Yes, LeBron did goaltend on Victor Oladipo‘s shot with 5.1 seconds remaining in what was then a tie game between the Pacers and Cavaliers. The NBA confirmed it in its Last Two Minute Report on Game 5 in that series. From the report.

“(Above the rim view) shows that James (CLE) blocks Oladipo’s (IND) shot attempt after it makes contact with the backboard.”

Oladipo called it goaltending. However, the officials didn’t call goaltending on the play, therefore it was not reviewable.
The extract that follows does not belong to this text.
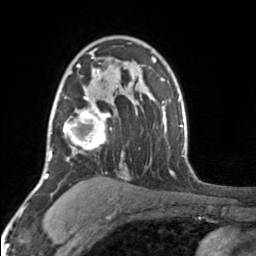
Breast MRI, one axial slice. Position 108 of 160 along the scan axis. Cropped to one breast. Dynamic contrast-enhanced series, time point 2 of 7 at this slice position (early post-contrast). 3 T. TE 1.7 ms, TR 4.6 ms. 1 mm slice thickness. 256 × 256 image matrix. Female patient.
Outlined on this slice (semi-automatic segmentation, software-assisted and operator-edited):
- enhancing-tissue mask used for the functional tumour volume (all voxels passing the contrast-enhancement thresholds inside the analysis volume; usually the tumour): bounding box <56,51,107,153> (left, top, right, bottom; pixels)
Often on bang-bang plays like this one an official will call goaltending just to give themselves the chance to review it, but this crew did not (and that is a tough call to make accurately in real time).

From there, LeBron went on to hit the dramatic game-winning three that gave Cleveland the win and a 3-2 series lead.

The report also concluded that it was Thaddeus Young who knocked the ball out of bounds on the baseline with 27.6 seconds left, knocking the ball out of LeBron’s hands. The ball bounced on the line — and was therefore out, but the official didn’t call it — then bounced back up, hit LeBron on the arm and went clearly out of bounds. The referee called the second bounce after it hit LeBron. From the report:

“(Video) shows that Young (IND) deflects the ball away from James (CLE) and it lands out of bounds, but there is no whistle. The ball then bounces and hits James’ arm and lands out of bounds again, which is called. Possession of the ball is incorrectly awarded to the Pacers.”

One other note to Pacers fans: The goaltending call is not why Indiana lost. Oladipo shot 2-of-15 on the night. Darren Collison had a very an off night, was not aggressive, and was 1-of-5 shooting. There are a myriad of plays and decisions that go into a game, one blown call is not why the Pacers lost.

The question is can they regroup at home, get more secondary playmaking and buckets from someone other Oladipo, and can their defense force a Game 7? It can, but they have to put the end of Game 5 behind them first.